The NBA All-Star Game starters were announced Thursday, chosen from a weighted vote of fans (50%), media (25%) and current players (25%).

While most NBA players may take their All-Star Game starter votes seriously, some do not — they vote for friends, college teammates, guys with the same agent, or just whoever they feel like.
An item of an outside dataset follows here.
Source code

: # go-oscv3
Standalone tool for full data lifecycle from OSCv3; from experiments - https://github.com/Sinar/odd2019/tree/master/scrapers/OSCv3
Which is comedy gold once we comb through the public vote (Note: names are not attached to who cast a vote, but we do see who got votes). This season, that list of players getting at least one vote to be an All-Star starter include:

Bol Bol (Orlando Magic, he got six votes)
Willy Hernangomez (New Orleans Pelicans, he got five votes)
Juancho Hernangomez (Toronto Raptors, he got three votes)
Omer Yurtseven (Miami Heat, he got three votes)
Georges Niang (Philadelphia 76ers, he got five votes)
Ochai Agbaji (Utah Jazz, he got four votes)
Jeremiah Robinson-Earl (Oklahoma City Thunder, he got three votes)
Bismack Biyombo (Phoenix Suns, he got three votes)
Jae Crowder (Phoenix Suns, he got two votes)
Udonis Haslem (Miami Heat, he got two votes)
Blake Griffin (Boston Celtics)
Boban Marjanovic (Houston Rockets)
Kemba Walker (Dallas Mavericks)
Kendrick Nunn (Los Angeles Lakers)
Ish Smith (Denver Nuggets)
Torrey Craig (Phoenix Suns)
Luka Garza (Minnesota Timberwolves)
Chimezie Metu (Sacramento Kings)
Furkan Korkmaz (Philadelphia 76ers)
R.J. Hampton (Orlando Magic)
Johnny Davis (Washington Wizards)
Cedi Osman (Cleveland Cavaliers)
MarJon Beauchamp (Milwaukee Bucks)
Paul Reed (Philadelphia 76ers)

That is just a fraction of the entire list.